--- Task ---
Could you return each line of the material that has "feat" in it?

--- Provided entries ---
[Start of section]

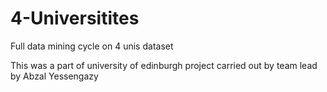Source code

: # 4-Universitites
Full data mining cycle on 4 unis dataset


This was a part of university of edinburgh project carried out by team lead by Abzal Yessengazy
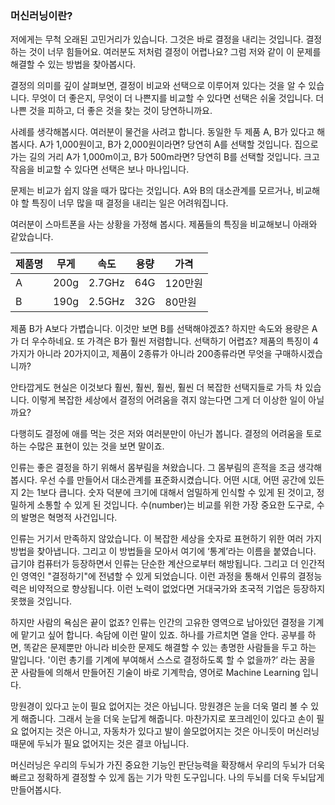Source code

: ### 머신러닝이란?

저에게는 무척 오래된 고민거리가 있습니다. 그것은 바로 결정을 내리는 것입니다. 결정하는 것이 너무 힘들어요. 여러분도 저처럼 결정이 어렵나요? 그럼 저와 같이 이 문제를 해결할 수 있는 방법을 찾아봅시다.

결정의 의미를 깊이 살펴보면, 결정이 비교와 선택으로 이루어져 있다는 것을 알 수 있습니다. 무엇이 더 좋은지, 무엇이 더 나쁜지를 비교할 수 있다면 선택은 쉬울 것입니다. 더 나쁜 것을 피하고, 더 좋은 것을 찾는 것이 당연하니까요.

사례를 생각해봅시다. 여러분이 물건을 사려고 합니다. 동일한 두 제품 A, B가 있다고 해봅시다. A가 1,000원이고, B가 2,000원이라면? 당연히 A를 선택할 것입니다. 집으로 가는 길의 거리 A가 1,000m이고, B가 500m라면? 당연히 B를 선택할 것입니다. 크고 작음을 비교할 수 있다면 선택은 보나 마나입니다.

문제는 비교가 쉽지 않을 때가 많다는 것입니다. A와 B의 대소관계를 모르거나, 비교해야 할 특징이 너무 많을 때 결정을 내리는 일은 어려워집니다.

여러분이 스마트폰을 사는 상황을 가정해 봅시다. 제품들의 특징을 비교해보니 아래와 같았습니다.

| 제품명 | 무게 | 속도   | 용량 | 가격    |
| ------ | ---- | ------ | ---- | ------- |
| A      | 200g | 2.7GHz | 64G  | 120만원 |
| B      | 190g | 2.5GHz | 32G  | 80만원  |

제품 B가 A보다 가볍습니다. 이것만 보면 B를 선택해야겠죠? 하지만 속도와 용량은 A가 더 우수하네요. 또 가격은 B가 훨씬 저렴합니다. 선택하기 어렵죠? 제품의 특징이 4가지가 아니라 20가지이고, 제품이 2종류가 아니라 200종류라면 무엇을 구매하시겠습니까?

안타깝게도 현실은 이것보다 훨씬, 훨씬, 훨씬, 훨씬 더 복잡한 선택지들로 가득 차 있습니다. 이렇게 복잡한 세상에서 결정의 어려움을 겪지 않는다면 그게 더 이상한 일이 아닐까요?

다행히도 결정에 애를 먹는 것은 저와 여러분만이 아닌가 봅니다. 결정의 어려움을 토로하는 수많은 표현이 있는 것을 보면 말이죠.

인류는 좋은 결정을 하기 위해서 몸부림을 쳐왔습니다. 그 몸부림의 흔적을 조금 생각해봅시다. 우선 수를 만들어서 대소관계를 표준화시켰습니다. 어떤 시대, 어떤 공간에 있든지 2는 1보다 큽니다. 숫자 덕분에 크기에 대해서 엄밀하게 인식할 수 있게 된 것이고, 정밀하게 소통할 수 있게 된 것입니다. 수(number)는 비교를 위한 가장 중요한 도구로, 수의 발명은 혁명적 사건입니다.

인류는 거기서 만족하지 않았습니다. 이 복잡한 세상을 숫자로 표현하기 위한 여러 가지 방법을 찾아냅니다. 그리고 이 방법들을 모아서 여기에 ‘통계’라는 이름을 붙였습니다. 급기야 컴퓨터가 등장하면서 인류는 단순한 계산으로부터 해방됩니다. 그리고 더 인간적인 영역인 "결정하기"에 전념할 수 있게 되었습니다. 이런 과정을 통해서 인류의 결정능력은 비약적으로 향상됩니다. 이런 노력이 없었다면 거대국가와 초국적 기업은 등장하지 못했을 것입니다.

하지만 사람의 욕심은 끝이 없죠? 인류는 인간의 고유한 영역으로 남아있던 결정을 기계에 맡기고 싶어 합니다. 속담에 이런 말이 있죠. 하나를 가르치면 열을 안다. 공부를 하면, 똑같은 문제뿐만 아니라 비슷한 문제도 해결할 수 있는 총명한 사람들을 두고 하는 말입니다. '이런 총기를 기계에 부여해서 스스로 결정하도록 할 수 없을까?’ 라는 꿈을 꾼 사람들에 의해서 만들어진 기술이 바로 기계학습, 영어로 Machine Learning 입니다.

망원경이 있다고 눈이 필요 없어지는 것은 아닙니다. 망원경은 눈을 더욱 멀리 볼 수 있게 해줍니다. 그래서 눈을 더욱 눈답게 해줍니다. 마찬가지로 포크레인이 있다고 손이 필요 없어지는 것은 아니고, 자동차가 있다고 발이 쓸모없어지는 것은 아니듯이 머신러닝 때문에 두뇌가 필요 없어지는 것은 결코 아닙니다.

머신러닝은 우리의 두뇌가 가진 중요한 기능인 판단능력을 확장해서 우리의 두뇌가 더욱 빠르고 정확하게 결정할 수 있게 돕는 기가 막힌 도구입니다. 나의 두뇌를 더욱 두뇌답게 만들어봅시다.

[End of section]
[Start of section]

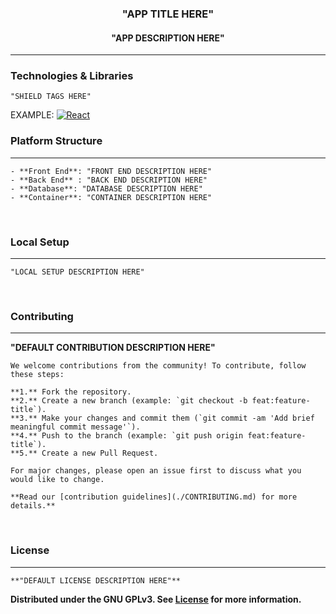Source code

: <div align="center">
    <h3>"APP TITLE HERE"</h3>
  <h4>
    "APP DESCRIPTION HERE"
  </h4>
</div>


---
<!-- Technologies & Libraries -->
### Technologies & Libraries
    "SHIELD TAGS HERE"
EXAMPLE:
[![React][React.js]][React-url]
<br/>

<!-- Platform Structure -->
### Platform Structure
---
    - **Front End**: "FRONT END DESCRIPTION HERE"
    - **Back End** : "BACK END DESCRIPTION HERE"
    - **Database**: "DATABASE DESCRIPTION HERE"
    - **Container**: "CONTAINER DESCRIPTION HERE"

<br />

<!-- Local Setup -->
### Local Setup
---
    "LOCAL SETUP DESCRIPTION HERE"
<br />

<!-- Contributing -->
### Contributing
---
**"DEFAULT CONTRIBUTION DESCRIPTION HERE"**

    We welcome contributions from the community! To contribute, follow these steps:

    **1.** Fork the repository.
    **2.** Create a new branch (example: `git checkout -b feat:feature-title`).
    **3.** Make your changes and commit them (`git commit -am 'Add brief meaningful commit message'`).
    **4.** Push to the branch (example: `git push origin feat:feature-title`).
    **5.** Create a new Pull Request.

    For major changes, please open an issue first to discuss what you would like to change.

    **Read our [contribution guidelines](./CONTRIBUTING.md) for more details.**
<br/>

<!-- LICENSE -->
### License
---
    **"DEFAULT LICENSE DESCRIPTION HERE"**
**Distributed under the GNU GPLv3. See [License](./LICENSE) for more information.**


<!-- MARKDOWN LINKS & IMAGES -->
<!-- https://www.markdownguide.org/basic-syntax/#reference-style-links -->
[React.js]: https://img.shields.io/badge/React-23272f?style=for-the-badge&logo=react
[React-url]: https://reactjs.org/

[End of section]

--- Worked solution ---
    **2.** Create a new branch (example: `git checkout -b feat:feature-title`).
    **4.** Push to the branch (example: `git push origin feat:feature-title`).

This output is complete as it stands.